---------- Texto de lectura
Salvo mi corazón, todo está bien nos tranquilizó a los admiradores del genio colombiano que se presenta con dos apellidos: Héctor Abad Faciolince. Pero inquieto, como parece ser, al poco de haberse recuperado de la operación a corazón abierto, se dejó arrastrar por el empuje de esa fuerza de la naturaleza que debe ser Sergio Jaramillo. Este buen amigo, y hasta conciencia del escritor, intervino muy activamente en las negociaciones con las FARC que tuvieron lugar en Cuba y que acabaron en un plebiscito fallido, aunque de hecho sus efectos no fueron vinculantes, pues el presidente Santos continuó con su plan.
La excusa que encontró Héctor Abad para dejarse arrastrar a un viaje de altísimo riesgo fue la invitación que sus editoras ucranianas (Maryna y Anabell) le hicieron para acudir a la Feria del Libro de Arsenal en Kiev, al final de la primavera de 2023. Venció la resistencia (plausible e imaginable) de su mujer y de sus dos hijos, y se dejó convencer por la solidaridad, de un lado, y el temor, de otro, por la suerte de las dos entrañables (según deducimos de la correspondencia cruzada con ellas) editoras. Por entonces, el enorme país del este europeo llevaba año y medio soportando la invasión «masiva e ilegal contra un país soberano e independiente, Ucrania, ordenada por el líder supremo de la Federación Rusa, Vladimir Putin (pág. 16), en quien, por cierto, se inspira otra obra absolutamente recomendable, El mago del Kremlin, de Giuliano D’Empoli.
--------------------
---------- Datos proporcionados
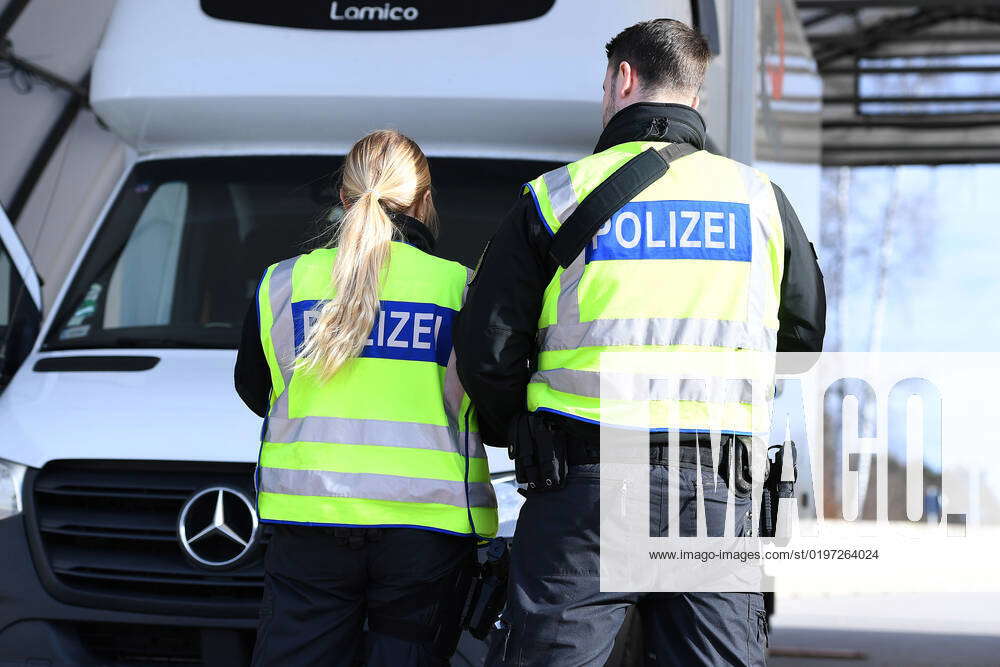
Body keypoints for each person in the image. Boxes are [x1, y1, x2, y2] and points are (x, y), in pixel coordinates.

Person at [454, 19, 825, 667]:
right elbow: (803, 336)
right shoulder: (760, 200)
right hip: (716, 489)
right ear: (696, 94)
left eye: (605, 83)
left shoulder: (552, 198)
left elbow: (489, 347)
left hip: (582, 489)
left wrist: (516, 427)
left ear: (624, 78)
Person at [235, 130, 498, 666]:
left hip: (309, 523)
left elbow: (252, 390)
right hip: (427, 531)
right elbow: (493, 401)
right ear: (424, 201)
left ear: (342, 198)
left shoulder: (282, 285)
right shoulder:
--------------------
▶ Qué hacer
Según el texto sobre el viaje de Héctor Abad Faciolince, ¿a qué feria lo invitaron sus editoras ucranianas?

▶ Respuesta escrita
A la Feria del Libro de Arsenal en Kiev.